結婚当初は、妊活を始めたら、すぐ妊娠できるものだと思っていた
――笛吹さん自身が不妊治療と仕事の両立で悩んだことが、「不妊カウンセラー」という仕事を選ぶきかっけになったそうですね。不妊治療を始めるまでの経緯を教えてください。
笛吹さん(以下敬称略) 私は29歳の直前で結婚し、当時は化粧品メーカーで工場の技術職として働いていました。臨床検査技師として医療の現場や製薬会社で働いていた経験を生かして、新製品の立ち上げに携わっていたので、研究も開発・製造もなんでもやるという感じ。
結婚したときはまだ20代だったこともあり、避妊するのをやめたら、すぐに赤ちゃんを授かれるものだと思っていたため、妊活についてはあせっていませんでした。仕事も忙しく充実していたときでもあったので、結婚してしばらくたってから、仕事を優先しつつなんとなく妊活を始めました。
でも、1年たっても妊娠しなかったんです。「20代では避妊をやめると1年で約8割が妊娠をする」というデータを見たことがあったので、そのときに初めて「あれ、もしかして、私、妊娠しづらいのかな…」と心配に。

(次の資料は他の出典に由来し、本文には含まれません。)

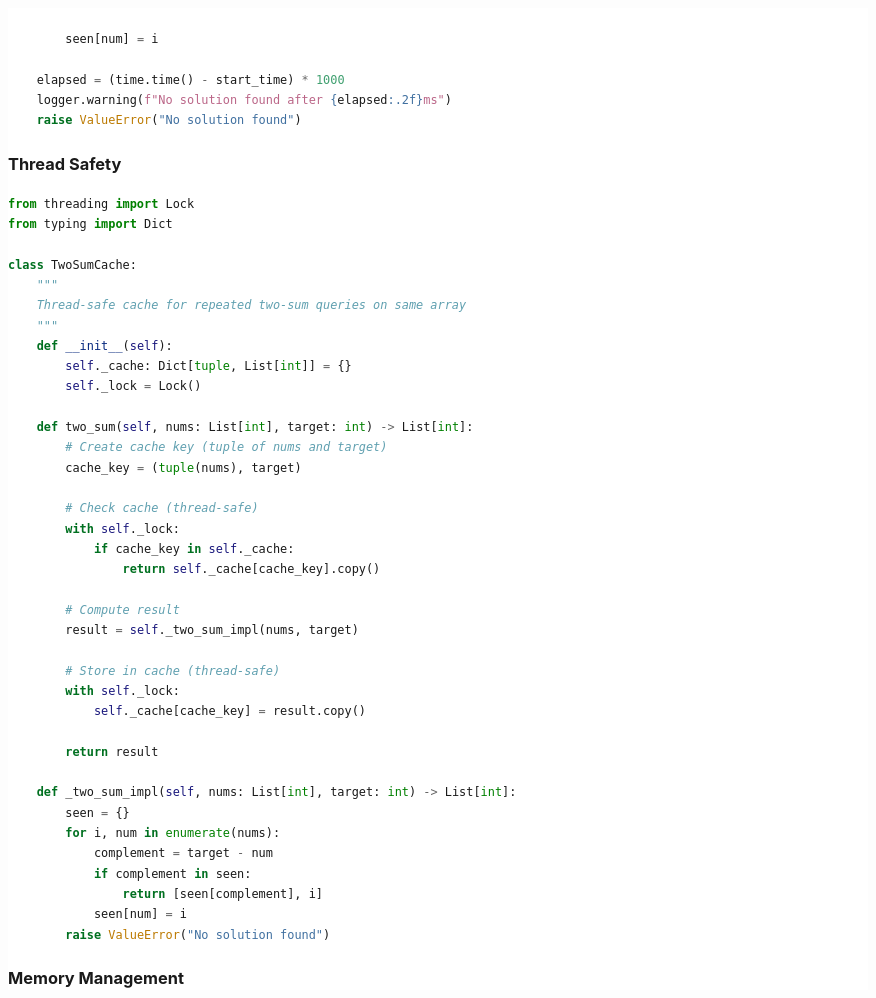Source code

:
 ```python
        
        seen[num] = i
    
    elapsed = (time.time() - start_time) * 1000
    logger.warning(f"No solution found after {elapsed:.2f}ms")
    raise ValueError("No solution found")
```

### Thread Safety

```python
from threading import Lock
from typing import Dict

class TwoSumCache:
    """
    Thread-safe cache for repeated two-sum queries on same array
    """
    def __init__(self):
        self._cache: Dict[tuple, List[int]] = {}
        self._lock = Lock()
    
    def two_sum(self, nums: List[int], target: int) -> List[int]:
        # Create cache key (tuple of nums and target)
        cache_key = (tuple(nums), target)
        
        # Check cache (thread-safe)
        with self._lock:
            if cache_key in self._cache:
                return self._cache[cache_key].copy()
        
        # Compute result
        result = self._two_sum_impl(nums, target)
        
        # Store in cache (thread-safe)
        with self._lock:
            self._cache[cache_key] = result.copy()
        
        return result
    
    def _two_sum_impl(self, nums: List[int], target: int) -> List[int]:
        seen = {}
        for i, num in enumerate(nums):
            complement = target - num
            if complement in seen:
                return [seen[complement], i]
            seen[num] = i
        raise ValueError("No solution found")
```

### Memory Management
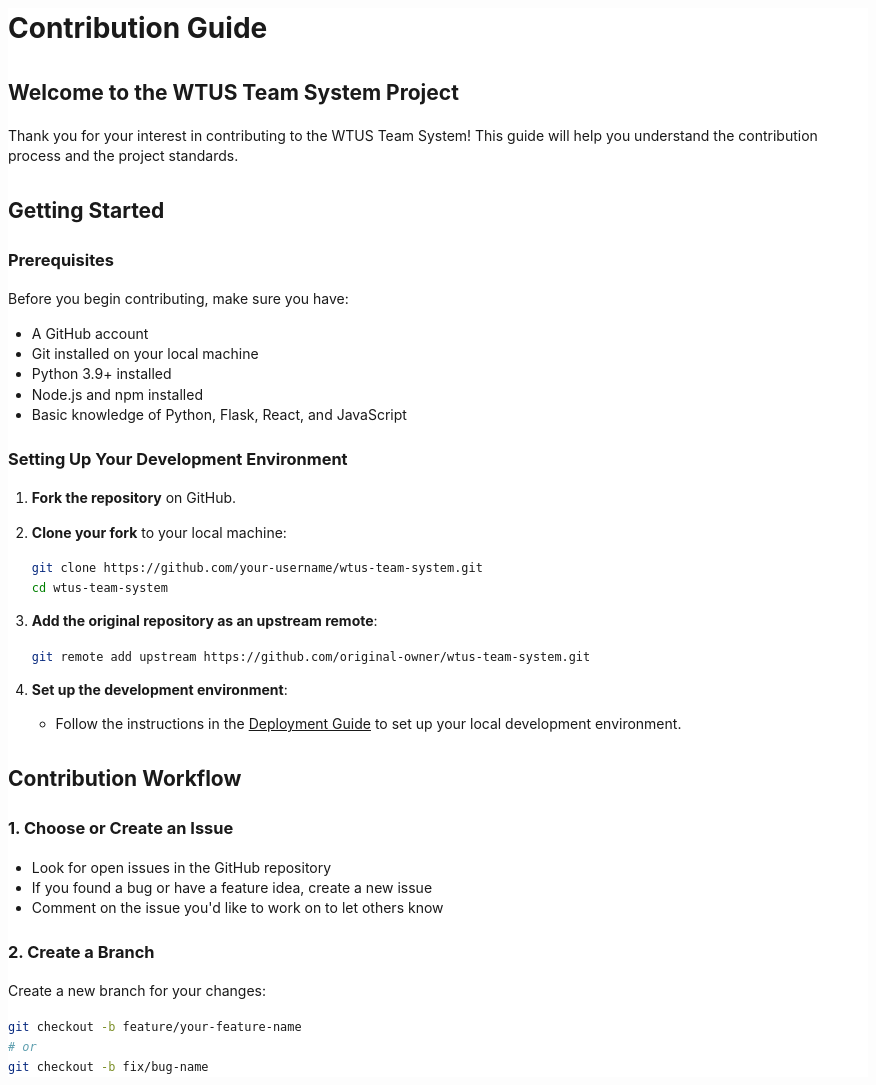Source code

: # Contribution Guide

## Welcome to the WTUS Team System Project

Thank you for your interest in contributing to the WTUS Team System! This guide will help you understand the contribution process and the project standards.

## Getting Started

### Prerequisites
Before you begin contributing, make sure you have:
- A GitHub account
- Git installed on your local machine
- Python 3.9+ installed
- Node.js and npm installed
- Basic knowledge of Python, Flask, React, and JavaScript

### Setting Up Your Development Environment

1. **Fork the repository** on GitHub.

2. **Clone your fork** to your local machine:
   ```bash
   git clone https://github.com/your-username/wtus-team-system.git
   cd wtus-team-system
   ```

3. **Add the original repository as an upstream remote**:
   ```bash
   git remote add upstream https://github.com/original-owner/wtus-team-system.git
   ```

4. **Set up the development environment**:
   - Follow the instructions in the [Deployment Guide](06-deployment-guide.md) to set up your local development environment.

## Contribution Workflow

### 1. Choose or Create an Issue
- Look for open issues in the GitHub repository
- If you found a bug or have a feature idea, create a new issue
- Comment on the issue you'd like to work on to let others know

### 2. Create a Branch
Create a new branch for your changes:
```bash
git checkout -b feature/your-feature-name
# or
git checkout -b fix/bug-name
```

そこから初めて排卵検査薬を使って排卵を確認し、排卵のタイミングに合わせて本格的に妊活を開始。半年後に1度妊娠したのですが、流産してしまったんです。
流産のあとも、もう少し自分で頑張ってみようと思って、妊活を続けていましたが、過多月経のような症状が強くなってきて…。生理の日は朝起き上がれないほど体がしんどくなって、血圧が下がって、顔色も悪くなってしまい…。もともと生理周期が短いことも気がかりだったので、それも妊娠しづらい原因になっているのかな…と思って、不安を解消するためにも不妊治療のクリニックに通うことにしました。

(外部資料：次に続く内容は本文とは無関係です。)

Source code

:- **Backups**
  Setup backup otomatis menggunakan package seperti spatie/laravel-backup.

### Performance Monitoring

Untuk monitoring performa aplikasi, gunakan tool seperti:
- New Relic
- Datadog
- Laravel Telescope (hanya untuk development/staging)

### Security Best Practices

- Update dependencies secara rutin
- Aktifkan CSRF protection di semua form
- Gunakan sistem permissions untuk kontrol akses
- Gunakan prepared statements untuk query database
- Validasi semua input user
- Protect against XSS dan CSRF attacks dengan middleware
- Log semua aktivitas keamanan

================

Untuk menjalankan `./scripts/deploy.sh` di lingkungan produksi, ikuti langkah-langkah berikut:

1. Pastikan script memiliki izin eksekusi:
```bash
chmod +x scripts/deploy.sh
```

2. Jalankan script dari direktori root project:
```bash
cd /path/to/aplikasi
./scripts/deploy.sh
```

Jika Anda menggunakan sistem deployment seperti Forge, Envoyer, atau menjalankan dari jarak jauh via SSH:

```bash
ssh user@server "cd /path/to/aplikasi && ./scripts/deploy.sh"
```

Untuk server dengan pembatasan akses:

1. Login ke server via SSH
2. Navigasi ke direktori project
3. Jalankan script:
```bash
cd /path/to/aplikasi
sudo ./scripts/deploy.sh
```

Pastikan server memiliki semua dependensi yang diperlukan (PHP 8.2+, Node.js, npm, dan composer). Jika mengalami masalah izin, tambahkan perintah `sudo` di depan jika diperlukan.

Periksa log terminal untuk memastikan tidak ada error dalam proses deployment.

当時はまだ不妊治療に対する理解が少なく、仕事との両立に苦労しました…
――仕事をしながらの不妊治療は、どんなことが大変でしたか?
笛吹 まず、頻繁にクリニックに通う必要があるので、通院するのが大変でした。私は排卵の状態がよくなかったため、排卵誘発剤を使っての治療となりました。でも、排卵誘発剤を使い始めたら、なぜか、上手く卵胞が成長しなくなってしまったんです。それで、排卵誘発剤を増やしたら、今度は急に発育する卵胞が増えすぎてしまって。排卵誘発剤の量を先生がこまかく調整する必要があったので、生理が終わってから排卵まで、毎日のようにクリニックに通わないといけなかったんです。今は排卵誘発剤は自宅で自己注射という方法を選ぶこともできますが、当時、私の場合は自己注射は選択できませんでした。

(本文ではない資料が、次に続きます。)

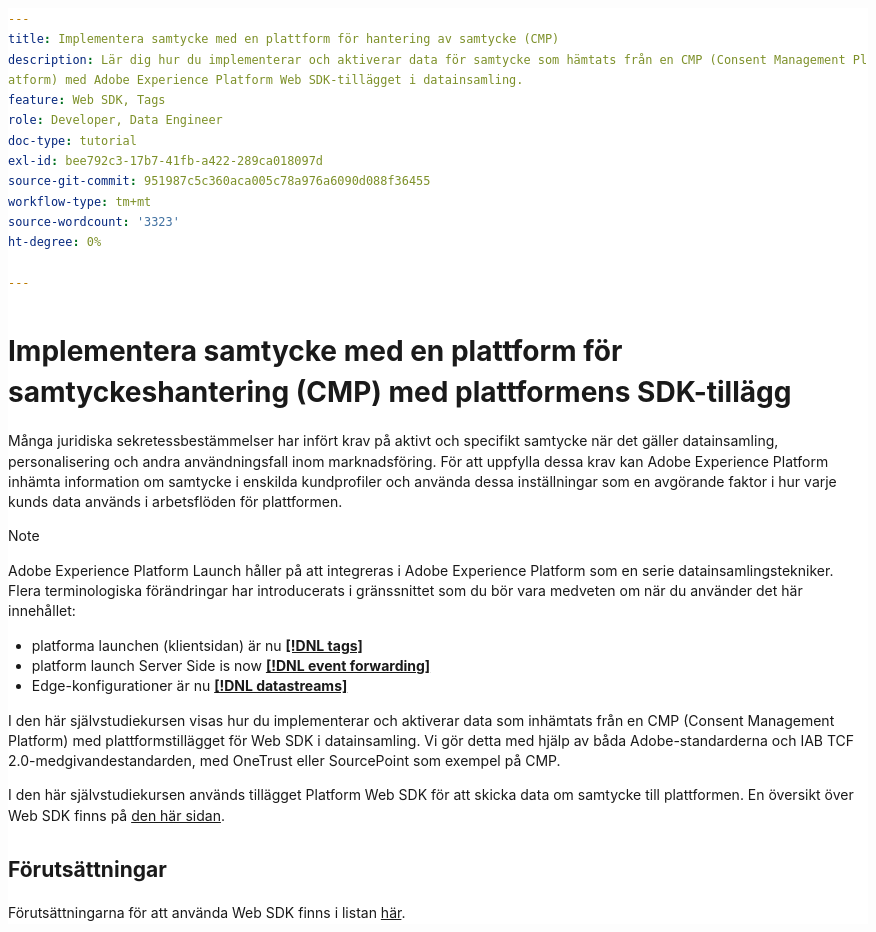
 ```yaml
---
title: Implementera samtycke med en plattform för hantering av samtycke (CMP)
description: Lär dig hur du implementerar och aktiverar data för samtycke som hämtats från en CMP (Consent Management Platform) med Adobe Experience Platform Web SDK-tillägget i datainsamling.
feature: Web SDK, Tags
role: Developer, Data Engineer
doc-type: tutorial
exl-id: bee792c3-17b7-41fb-a422-289ca018097d
source-git-commit: 951987c5c360aca005c78a976a6090d088f36455
workflow-type: tm+mt
source-wordcount: '3323'
ht-degree: 0%

---
```


# Implementera samtycke med en plattform för samtyckeshantering (CMP) med plattformens SDK-tillägg

Många juridiska sekretessbestämmelser har infört krav på aktivt och specifikt samtycke när det gäller datainsamling, personalisering och andra användningsfall inom marknadsföring. För att uppfylla dessa krav kan Adobe Experience Platform inhämta information om samtycke i enskilda kundprofiler och använda dessa inställningar som en avgörande faktor i hur varje kunds data används i arbetsflöden för plattformen.

>[!NOTE]
>
>Adobe Experience Platform Launch håller på att integreras i Adobe Experience Platform som en serie datainsamlingstekniker. Flera terminologiska förändringar har introducerats i gränssnittet som du bör vara medveten om när du använder det här innehållet:
>
> * platforma launchen (klientsidan) är nu **[[!DNL tags]](https://experienceleague.adobe.com/docs/experience-platform/tags/home.html?lang=sv)**
> * platform launch Server Side is now **[[!DNL event forwarding]](https://experienceleague.adobe.com/docs/experience-platform/tags/event-forwarding/overview.html)**
> * Edge-konfigurationer är nu **[[!DNL datastreams]](https://experienceleague.adobe.com/docs/experience-platform/edge/fundamentals/datastreams.html)**


I den här självstudiekursen visas hur du implementerar och aktiverar data som inhämtats från en CMP (Consent Management Platform) med plattformstillägget för Web SDK i datainsamling. Vi gör detta med hjälp av båda Adobe-standarderna och IAB TCF 2.0-medgivandestandarden, med OneTrust eller SourcePoint som exempel på CMP.

I den här självstudiekursen används tillägget Platform Web SDK för att skicka data om samtycke till plattformen. En översikt över Web SDK finns på [den här sidan](https://experienceleague.adobe.com/docs/experience-platform/edge/home.html).

## Förutsättningar

Förutsättningarna för att använda Web SDK finns i listan [här](https://experienceleague.adobe.com/docs/experience-platform/edge/fundamentals/prerequisite.html#fundamentals).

私の職場は公共の交通手段が少なく、車通勤が基本。職場からクリニックまでも車移動ですが、道が混んでいると1時間半くらいかかってしまうので、17時の定時に上がって急いで向かっても診療の最終受付に間に合うかどうかギリギリで。もともと、私の部署では17時の定時に帰る人はいなかったから、肩身の狭い思いをして通院していました。
職場の理解を得るのも大変でしたね。当時、職場の女性たちが妊娠・出産ラッシュだったこともあり、常に人手不足の状態でした。会社側からは、「もうこれ以上妊婦が増えたら困る」というような空気を感じましたし、実際、他部署の上司がそういう愚痴をこぼしていたのをたまたま聞いてしまったこともあります。
通院のために定時で上がっても、通院後、職場に戻ることもありました。土曜日は通院しなければならないと上司に休日出勤が無理なことを伝えていても、通院中にトラブル対応の電話がかかってきたことも…「なんでいないんだ! 困っているから、出社して」と。
今では「働き方改革」という取り組みがあって、不妊治療に対しても少しは理解があるけれど、当時はまだまだほとんど理解がない時代だったし、田舎ということもあって、なかなか厳しい状況でした。